Source: Michael Kovac / Getty

According to Variety, Eddie Murphy will play funk legend George Clinton in an upcoming biopic. The comedic great played the late Rudy Ray Moore in the 2019 Netflix movie Dolemite Is My Name, and this new flick is reported to be “a passion project” for the 60-year-old actor.

Early accounts are that the George Clinton biopic will start from his childhood in Kannapolis, NC, to his creation of the historic Parliament-Funkadelic collective in the late 1960s. Murphy will supposedly produce the movie with the father-daughter duo of John and Catherine Davis for Davis Entertainment, and the team is said to be in the process of securing the rights to Clinton’s story before they round out the writing crew and proceed with any studio deals.

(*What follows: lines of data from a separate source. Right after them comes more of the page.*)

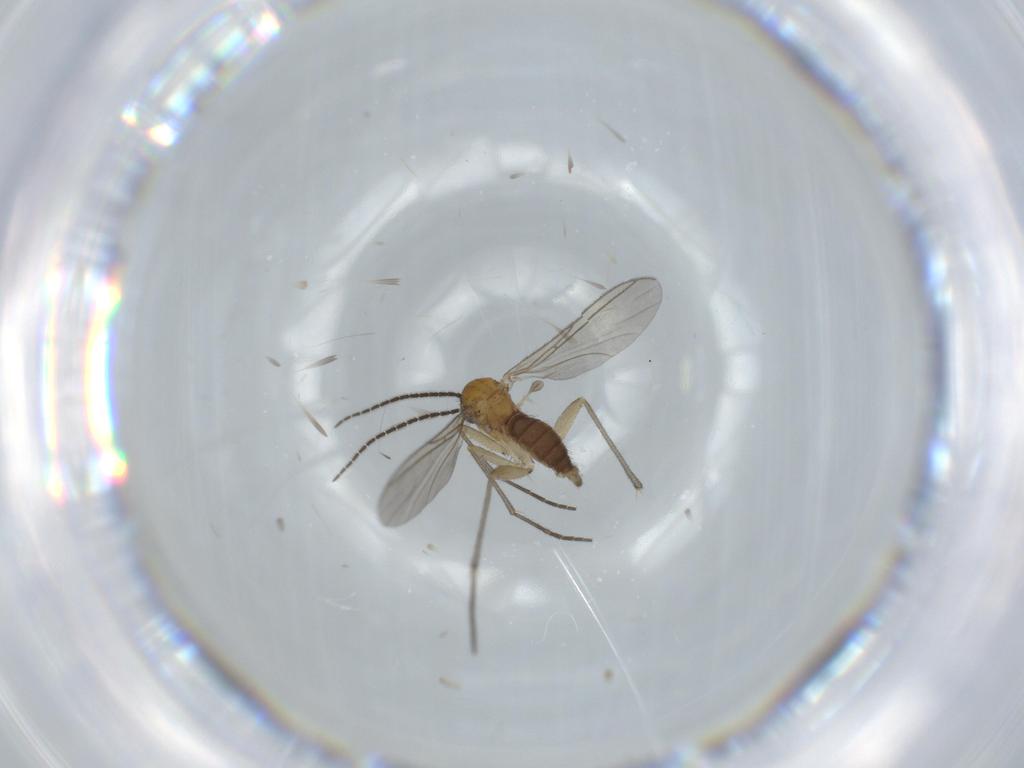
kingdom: Animalia
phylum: Arthropoda
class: Insecta
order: Diptera
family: Sciaridae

Murphy has a successful history with Davis Entertainment. The two parties have worked together on a number of movies, including 1998’s Dr. Doolittle and its sequel, Norbit, and Dolemite Is My Name. It isn’t clear if the Clinton biopic will constitute part of Murphy’s “three-movie, first-look” contract, which he signed a little more than six months ago with Amazon Studios.

In 2019, Samuel L. Jackson was allegedly supposed to portray the P-Funk band leader in another biopic called Spinning Gold, but Deadline revealed that Jackson has since been replaced with Wiz Khalifa last year.

And five years ago, Killer Mike sat with Clinton for NPR’s ShopTalk. The two met at Mike’s Atlanta barbershop, The SWAG (Shave Wash And Groom) Shop, to discuss various topics, including the similarities between learning about music from the older generation and learning about life from the barbers.

“Music and barbering have that similarity in that a lot of knowledge gets passed on,” Killer Mike noted. “Like in 1992, ’93, ’91, you and Curtis Mayfield were here essentially running a mentorship school. You mentored Organized Noize, Dallas Austin, and people like Jermaine Dupri. This Atlanta music scene wouldn’t be here — but with barbering also, it seems to me a lot of the older barbers take the time to teach younger dudes… What did you pull out of barbershops from a philosophical standpoint that’s helped you in life?”

“The older guys in there always had information that you needed as a kid,” the P-Funk legend replied. “You didn’t necessarily want to hear it, but the way they presented it to you… You know how you can look at the mirror here and see the barber’s head? They would talk over your head like that.”

“Some don’t make sense. Some don’t give a damn,” Clinton added. “There’s always gonna be somebody who in there, no matter how philosophical [things get, who’s gonna feel like] ‘I don’t give a f*ck,’ [or] “What it matter to me?’ You gonna get every point of view in any situation. So if you got your ears open, you’ll learn a lot in the barbershop — even though there’s a lot of B.S. going on.”